• [Directive]:
Look at each line below and tally those holding "ارشد"; answer with that figure and nothing else.
________________________
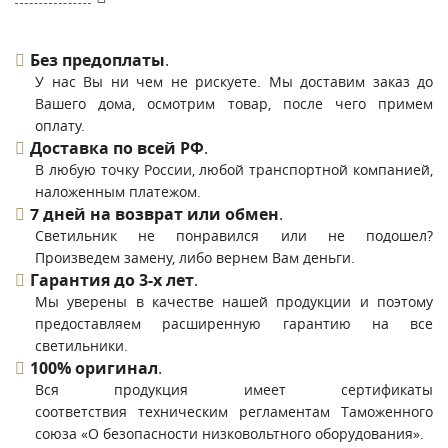
Без предоплаты
.
У нас Вы ни чем не рискуете. Мы доставим заказ до
Вашего дома, осмотрим товар, после чего примем
оплату.
Доставка по всей РФ
.
В любую точку России, любой транспортной компанией,
наложенным платежом.
7 дней на возврат или обмен
.
Светильник не понравился или не подошел?
Произведем замену, либо вернем Вам деньги.
Гарантия до 3-х лет
.
Мы уверены в качестве нашей продукции и поэтому
предоставляем расширенную гарантию на все
светильники.
100% оригинал
.
Вся продукция имеет сертификаты
соответствия техническим регламентам Таможенного
союза «О безопасности низковольтного оборудования».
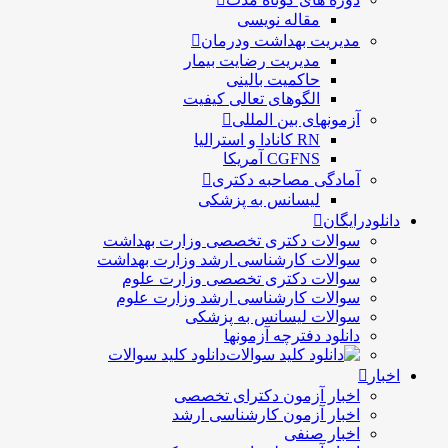
مقاله نویسی
مدیریت بهداشت ودرمان
مديريت رضايت بيمار
حاكميت بالينی
الگوهای تعالی کيفيت
آزمونهای بین المللی
RN کانادا و استرالیا
CGFNS آمریکا
آمادگی مصاحبه دکتری
لیسانس به پزشکی
دانلودرایگان
سوالات دکتری تخصصی وزارت بهداشت
سوالات کارشناسی ارشد وزارت بهداشت
سوالات دکتری تخصصی وزارت علوم
سوالات کارشناسی ارشد وزارت علوم
سوالات لیسانس به پزشکی
دانلود دفترچه آزمونها
دانلود کلید سوالات
اخبار
اخبار آزمون دکترای تخصصی
اخبار آزمون کارشناسی ارشد
اخبار صنفی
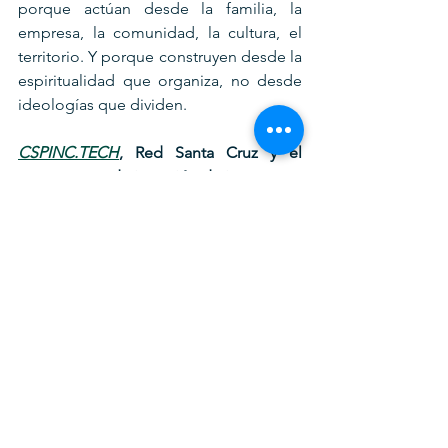
porque actúan desde la familia, la 
empresa, la comunidad, la cultura, el 
territorio. Y porque construyen desde la 
espiritualidad que organiza, no desde 
ideologías que dividen.
CSPINC.TECH
, Red Santa Cruz y el 
nuevo pacto de inversión de impacto
Bajo esa lógica nace CSPINC.TECH, 
una arquitectura digital y territorial que 
permite acelerar inversiones 
estructuradas bajo el modelo 
hexagonal. Junto con la Red Santa Cruz 
de Inversores de Impacto, ambas 
entidades permiten materializar un 
nuevo tipo de inversión pública-
privada-comunitaria-académica-
mediática-global que estructura pactos 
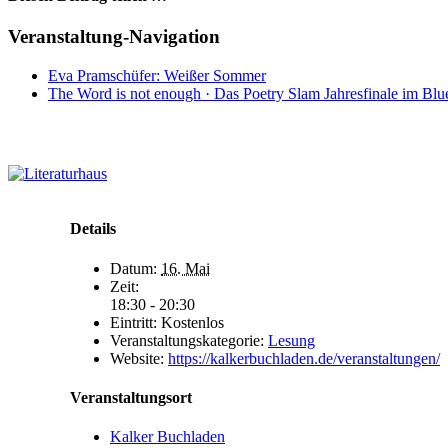
Facebook
X
WhatsApp
Pinterest
E-
Veranstaltung-Navigation
Mail
Eva Pramschüfer: Weißer Sommer
The Word is not enough · Das Poetry Slam Jahresfinale im Blu
Details
Datum:
16. Mai
Zeit:
18:30 - 20:30
Eintritt:
Kostenlos
Veranstaltungskategorie:
Lesung
Website:
https://kalkerbuchladen.de/veranstaltungen/
Veranstaltungsort
Kalker Buchladen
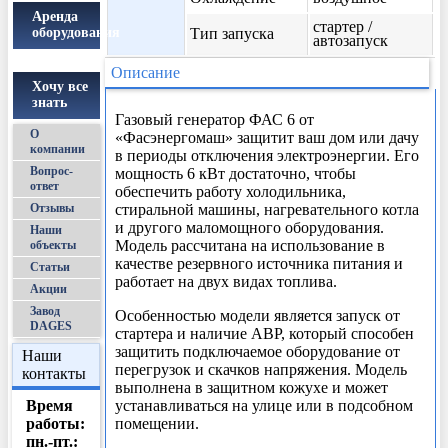
Аренда
стартер /
оборудования
Тип запуска
автозапуск
Описание
Хочу все
знать
Газовый генератор ФАС 6 от
О
«Фасэнергомаш» защитит ваш дом или дачу
компании
в периоды отключения электроэнергии. Его
Вопрос-
мощность 6 кВт достаточно, чтобы
ответ
обеспечить работу холодильника,
Отзывы
стиральной машины, нагревательного котла
и другого маломощного оборудования.
Наши
Модель рассчитана на использование в
объекты
качестве резервного источника питания и
Статьи
работает на двух видах топлива.
Акции
Завод
Особенностью модели является запуск от
DAGES
стартера и наличие АВР, который способен
защитить подключаемое оборудование от
Наши
перегрузок и скачков напряжения. Модель
контакты
выполнена в защитном кожухе и может
Время
устанавливаться на улице или в подсобном
работы:
помещении.
пн.-пт.:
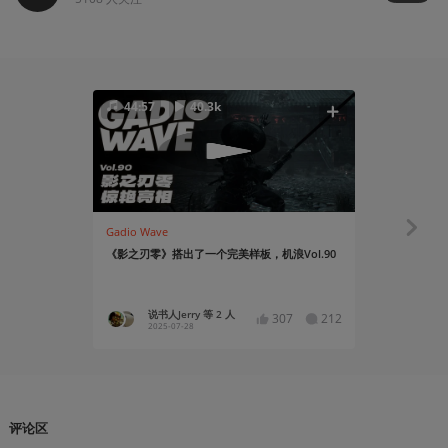
44:57
40.3k
Gadio Wave
官方活动
《影之刃零》搭出了一个完美样板，机浪Vol.90
《影之刃零
巡回试玩国
说书人Jerry 等 2 人
核聚变
307
212
2025-07-28
2024-09
评论区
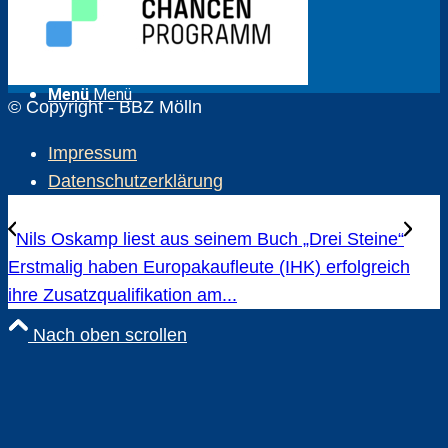
Wichtige Gesetze
Menü
Menü
© Copyright - BBZ Mölln
Impressum
Datenschutzerklärung
Nils Oskamp liest aus seinem Buch „Drei Steine“
Erstmalig haben Europakaufleute (IHK) erfolgreich
ihre Zusatzqualifikation am...
Nach oben scrollen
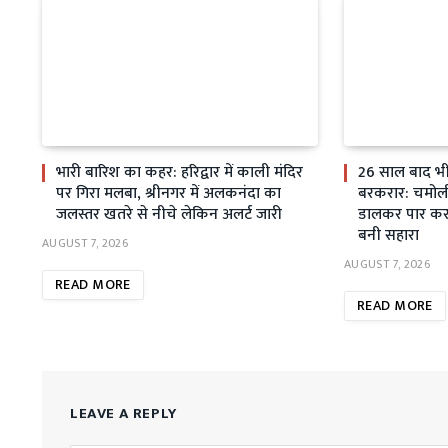
भारी बारिश का कहर: हरिद्वार में काली मंदिर
26 साल बाद भी स
पर गिरा मलबा, श्रीनगर में अलकनंदा का
बरकरार: चमोली म
जलस्तर खतरे से नीचे लेकिन अलर्ट जारी
डालकर पार कर 
बनी सहारा
AUGUST 7, 2026
AUGUST 7, 2026
READ MORE
READ MORE
LEAVE A REPLY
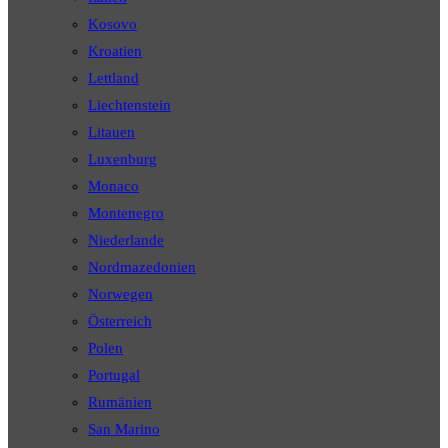
Kosovo
Kroatien
Lettland
Liechtenstein
Litauen
Luxenburg
Monaco
Montenegro
Niederlande
Nordmazedonien
Norwegen
Österreich
Polen
Portugal
Rumänien
San Marino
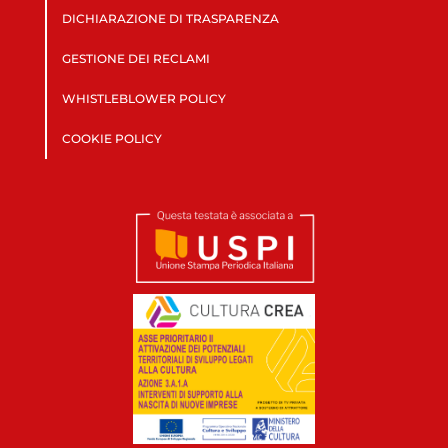
DICHIARAZIONE DI TRASPARENZA
GESTIONE DEI RECLAMI
WHISTLEBLOWER POLICY
COOKIE POLICY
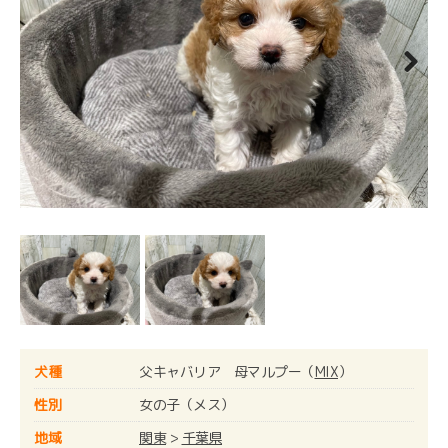
Next
犬種
父キャバリア 母マルプー（
MIX
）
性別
女の子（メス）
地域
関東
>
千葉県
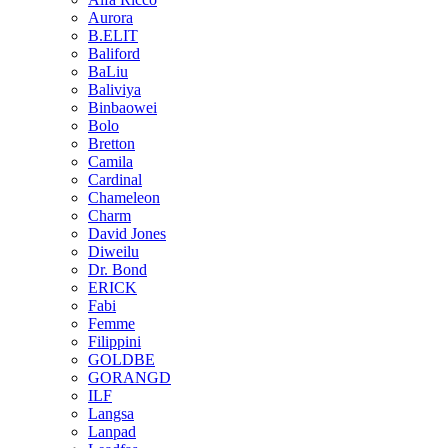
Aurora
B.ELIT
Baliford
BaLiu
Baliviya
Binbaowei
Bolo
Bretton
Camila
Cardinal
Chameleon
Charm
David Jones
Diweilu
Dr. Bond
ERICK
Fabi
Femme
Filippini
GOLDBE
GORANGD
ILF
Langsa
Lanpad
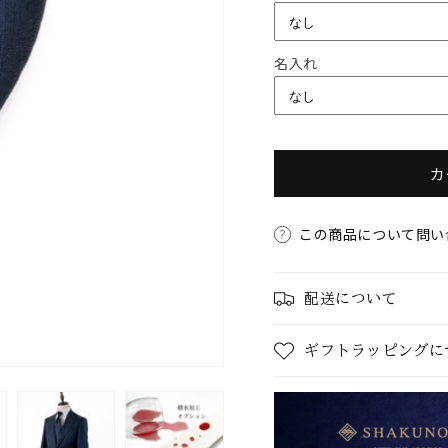
つやまスーツ
名入れ
カ
この商品について問い
配送について
ギフトラッピングに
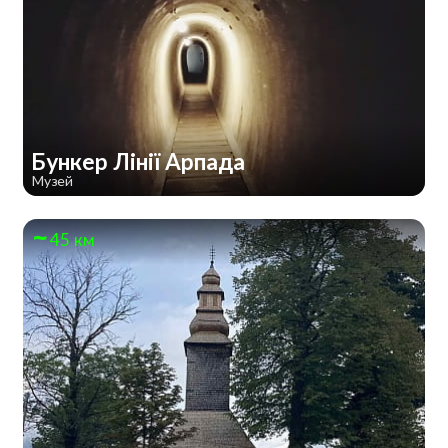
Бункер Лінії Арпада
Музей
45 км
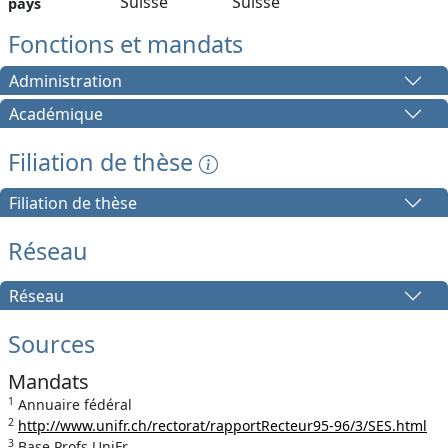
Suisse
Suisse
pays
Fonctions et mandats
Administration
Académique
Filiation de thèse
Filiation de thèse
Réseau
Réseau
Sources
Mandats
1
Annuaire fédéral
2
http://www.unifr.ch/rectorat/rapportRecteur95-96/3/SES.html
3
Base Profs UniFr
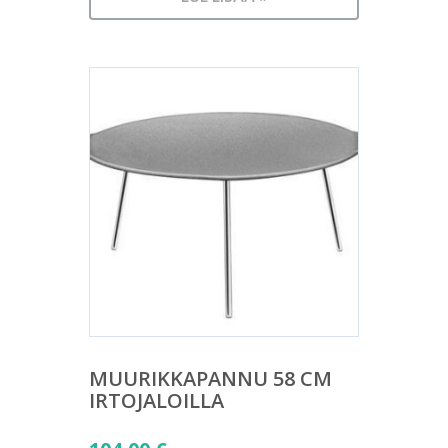
MUURIKKAPANNU 58 CM
IRTOJALOILLA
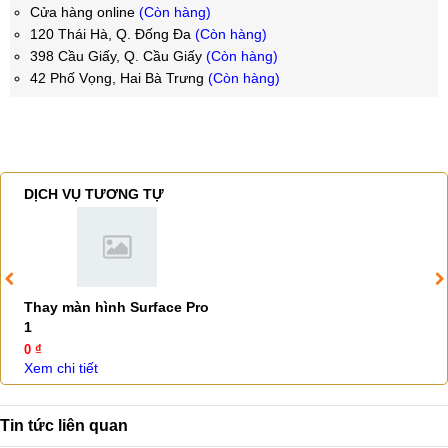
Cửa hàng online
(Còn hàng)
120 Thái Hà, Q. Đống Đa
(Còn hàng)
398 Cầu Giấy, Q. Cầu Giấy
(Còn hàng)
42 Phố Vọng, Hai Bà Trưng
(Còn hàng)
DỊCH VỤ TƯƠNG TỰ
Thay màn hình Surface Pro
1
0 ₫
Xem chi tiết
Tin tức liên quan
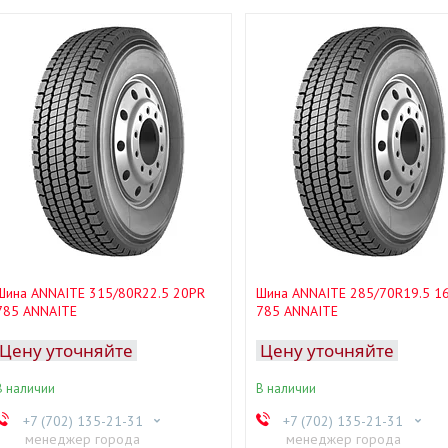
Шина ANNAITE 315/80R22.5 20PR
Шина ANNAITE 285/70R19.5 1
785 ANNAITE
785 ANNAITE
Цену уточняйте
Цену уточняйте
В наличии
В наличии
+7 (702) 135-21-31
+7 (702) 135-21-31
менеджер города
менеджер города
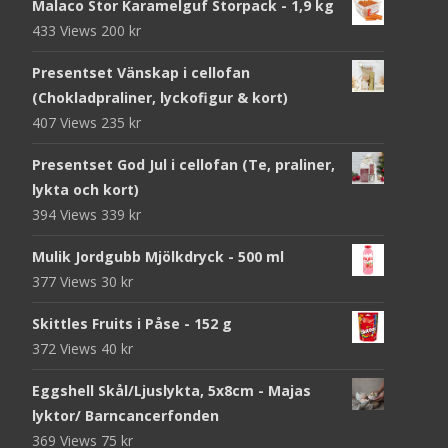
Malaco Stor Karamelguf Storpack - 1,9 kg
433 Views
200
kr
Presentset Vänskap i cellofan
(Chokladpraliner, lyckofigur & kort)
407 Views
235
kr
Presentset God Jul i cellofan (Te, praliner,
lykta och kort)
394 Views
339
kr
Mulik Jordgubb Mjölkdryck - 500 ml
377 Views
30
kr
Skittles Fruits i Påse - 152 g
372 Views
40
kr
Eggshell Skål/Ljuslykta, 5x8cm - Majas
lyktor/ Barncancerfonden
369 Views
75
kr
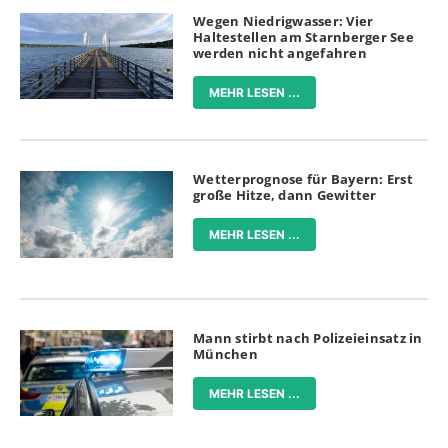
Wegen Niedrigwasser: Vier
Haltestellen am Starnberger See
werden nicht angefahren
MEHR LESEN ...
Wetterprognose für Bayern: Erst
große Hitze, dann Gewitter
MEHR LESEN ...
Mann stirbt nach Polizeieinsatz in
München
MEHR LESEN ...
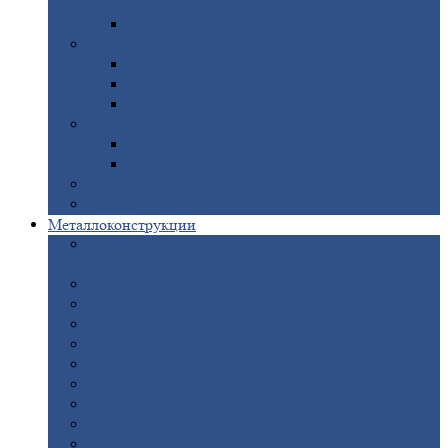
покрытием
Доборные
элементы оцинкованные
Евроштакетник
Штакетник
металлический полукруглый
Штакетник
металлический П-образный
Штакетник
металлический М-образный
Забор
металлический «Еврожалюзи»
Забор
жалюзи — Z
Забор
жалюзи — S
Сантехника
Рельсы
Металлоконструкции
Рамные
конструкции для дорожного
строительства
Быстровозводимые
здания
Металлоконструкции
для мостов
Технологические
металлоконструкции
Козловой
кран
Нестандартные
металлоконструкции
Решетки,
заборы и ограды
Прожекторные
мачты
Изготовление
лестниц из металла
Открытые
крановые эстакады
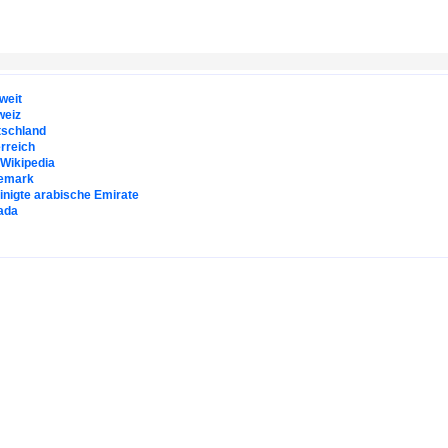
weit
weiz
tschland
rreich
. Wikipedia
emark
inigte arabische Emirate
ada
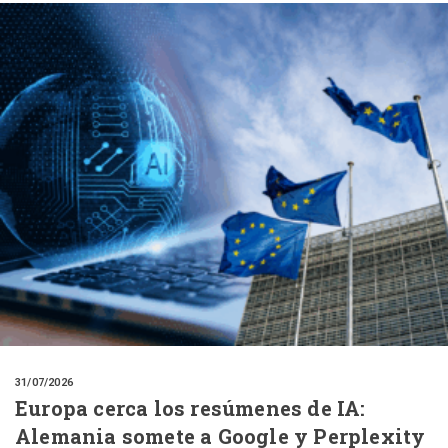
31/07/2026
Europa cerca los resúmenes de IA:
Alemania somete a Google y Perplexity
________________________
• [Your solution]:
3